納経帳や納札、数珠、経本、線香、ロウソク、ライターなど持ち物を入れて肩から斜めにかけて持ち歩く。布製やペットボトル入れポケットのついたものなど、いろいろあります。

納経帳(のうきょうちょう)

納経帳(のうきょうちょう)

参拝した証として各寺の納経所で墨書とご朱印をいただくための帳面。回るたびに同じ納経帳を使って重ねて印をしていきます。何度も回っているお遍路さんの納経帳はご朱印で真っ赤になっています。

納札(おさめふだ)

納札(おさめふだ)

読経あるいは写経を納めた証に本堂と大師同の2カ所でこの札を納めます。1枚ずつ表には自分の住所(○○市郡ぐらいまで)と名前、参拝年月日を。裏には願い事などを書いておきます。
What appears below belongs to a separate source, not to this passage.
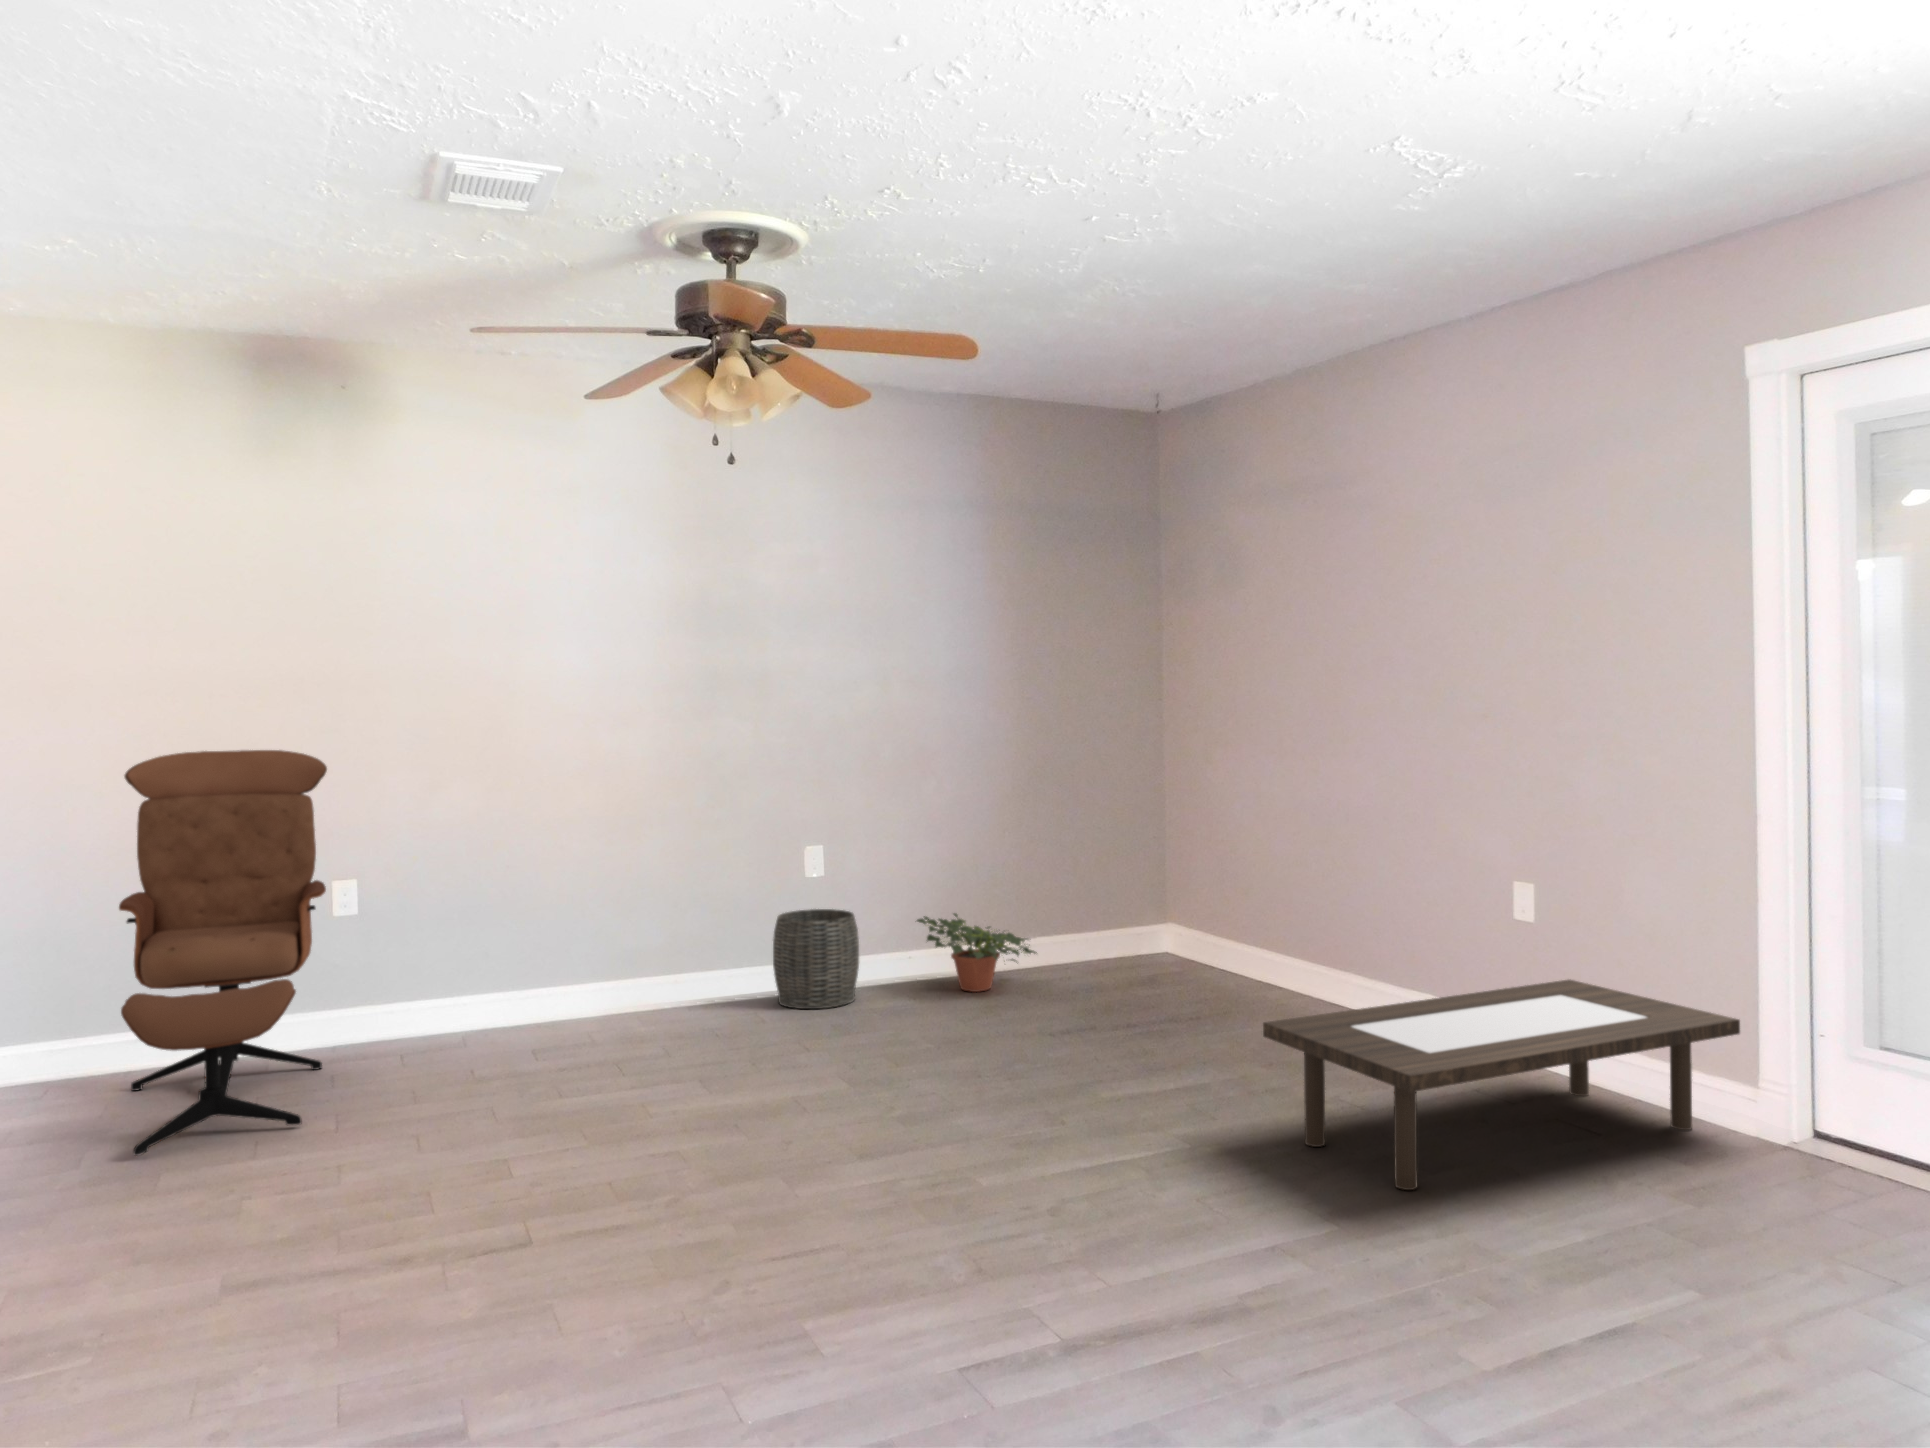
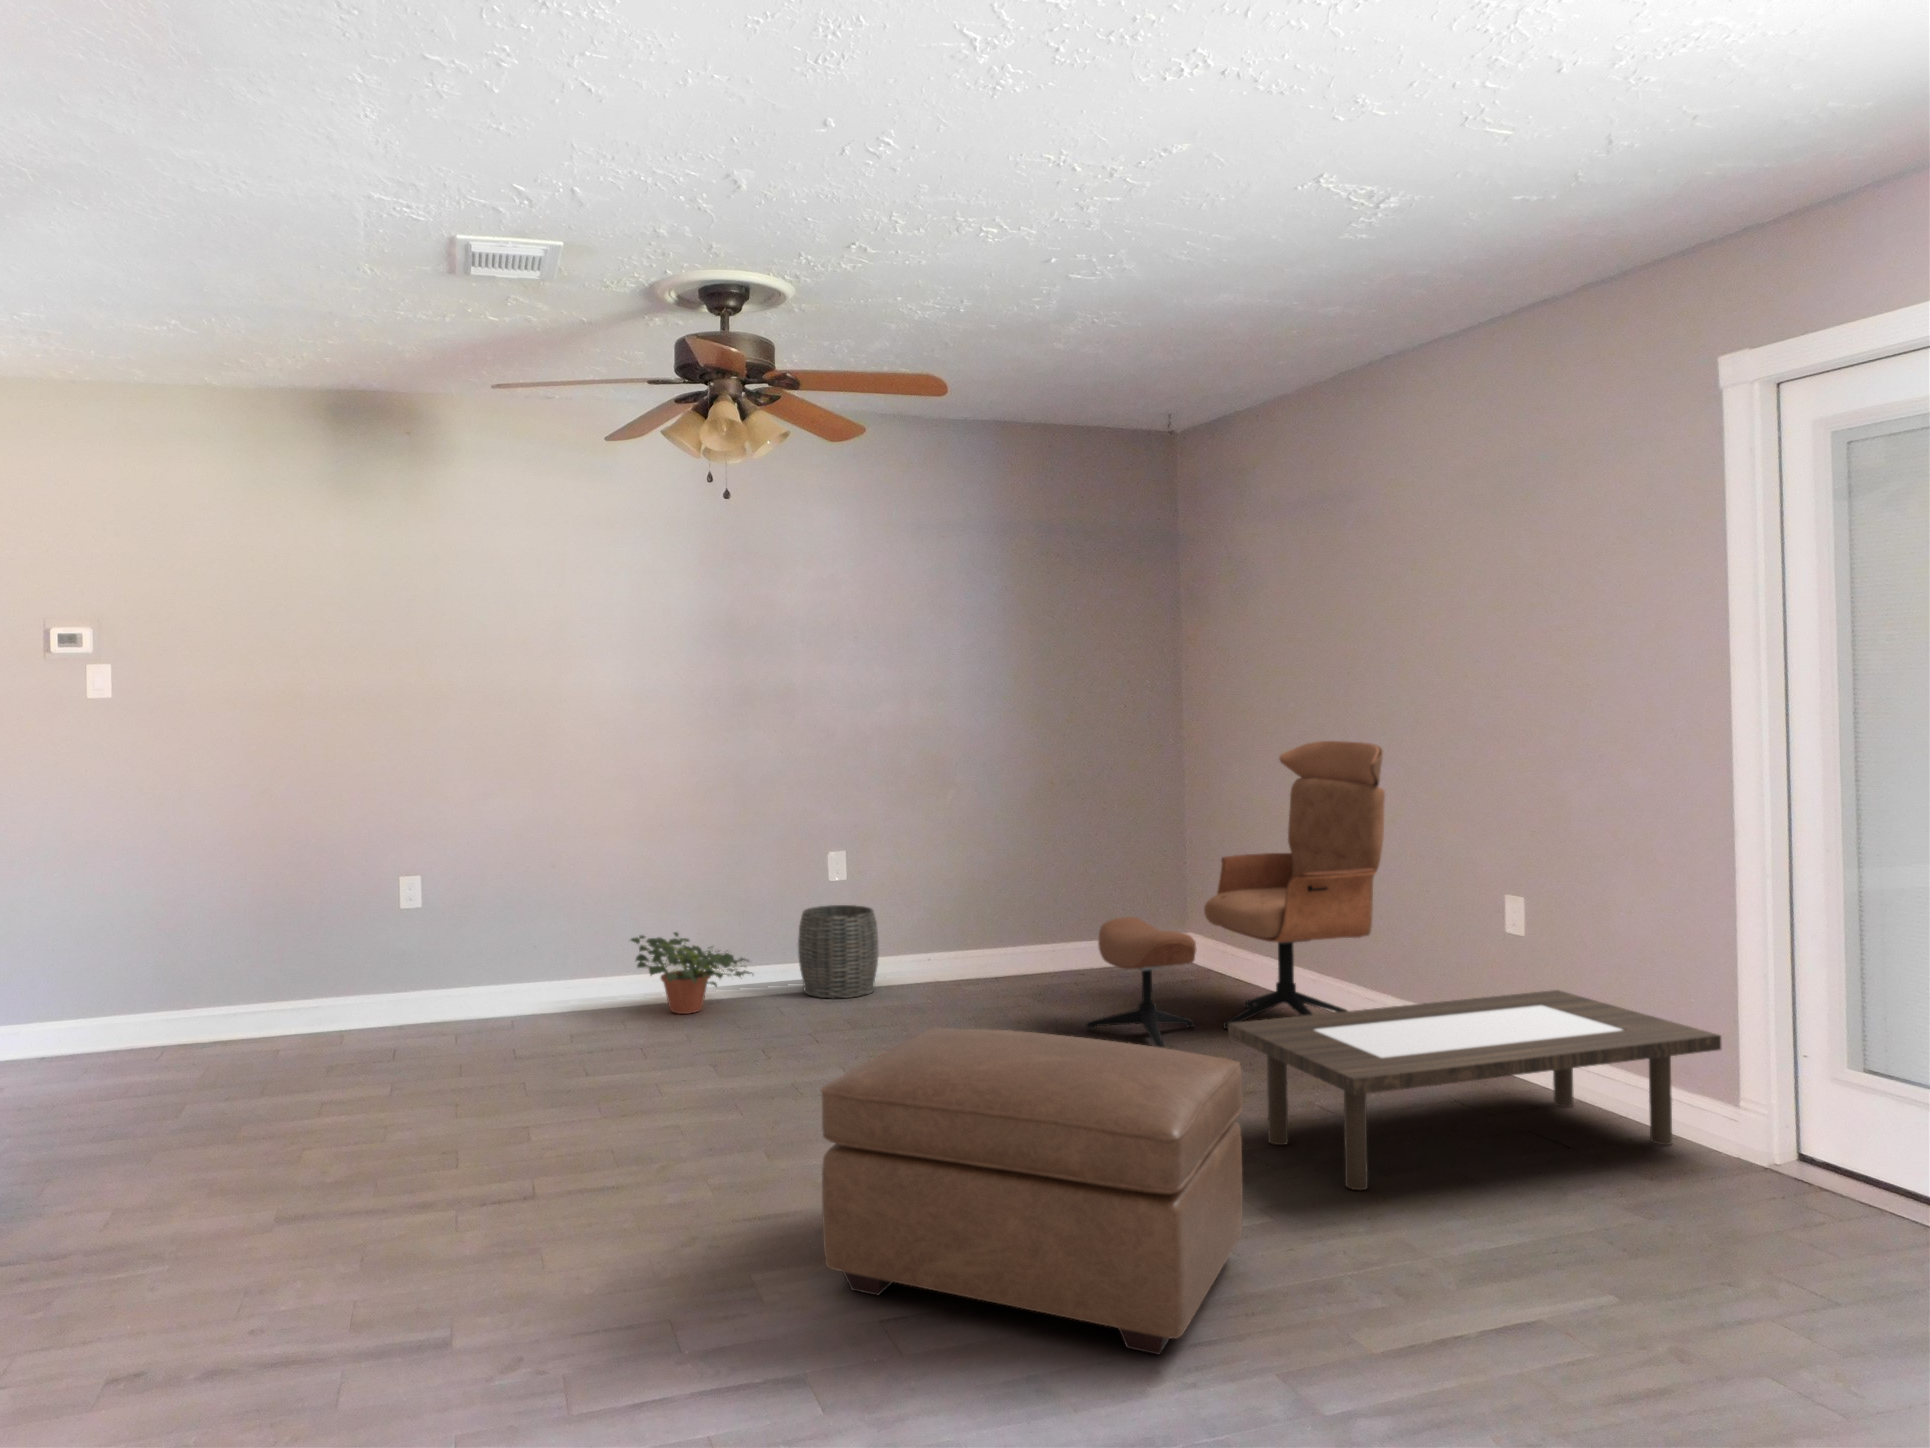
lounge chair: present [119,750,327,1156] -> present [1086,741,1385,1048]
potted plant: present [917,913,1037,992] -> present [631,932,752,1014]
ottoman: none [878,1036,1315,1378] -> present [821,1028,1243,1355]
お接待を受けたときは名刺代わりに納札するのがマナー。

御影入(おみえ(おすがた)いれ)

御影入(おみえ(おすがた)いれ)

納経所ではご朱印にお寺の御本尊が描かれた御影の絵をいただく。その絵の保存帳。回り終えたあと、御影の絵を掛け軸に表装することも。

経本(きょうほん)

経本(きょうほん)

般若心経や各札所御本尊の真言などが書かれた、四国霊場巡拝用のものがよい。お経を覚えていても経本を手に持って読経するのが正しい作法。

お遍路の身支度

歩き遍路の場合は、山道だけでなく舗装道に対する 対策も必要。まずは歩きやすい靴を選ぶこと。 荷物の重さもよく考えて、道中は無理しないように 自分にあった行程を組むことが大切です。

自分にあったウォーキングシューズを選ぶこと。 雨天時でも快適に歩けるよう、防水・透湿性のあるものが オススメ。

ザック・ウエストポーチ

自分の体型に合ったもので、容量は男性で25リットル、女性は20リットルく らいが長時間歩行に向きます。軽量化が道中の安全快適な歩行につながります。小銭入れなど何度も利用する小物を入れるのにウエストポーチも便利です。 着替えは必要最小限にとどめて、道中の宿泊施設などで洗濯するのが荷物を少なくするコツです。寒い時期は重ね着で調節するのが有効です。

雨具・帽子・灯

雨具はザックも一緒にカバーできるポンチョ式が実用的ですし、日よけや小雨よけの他、体力を温存するために帽子も持っておくと良いですね。 また、夜間歩行する場合の備えとしてヘッドライト・反射材なども余裕があれば持ち歩きたいアイテムです。

アンダーウェア・ソックス

吸汗性、速乾性に優れたものがオススメで、ソックスは フィット感のあるものがいいでしょう。

水筒

中にてこまめに水分を補給する(夏期は大きめのもの)。喉の乾きを感じる 前に補給しましょう。

その他

その他、手ぬぐい、携帯電話、時計、携帯用蚊取、携帯トイレ、方位磁石、カメラ、常備薬、保険証、チョコやビスケットなどの補給食があると良いですね。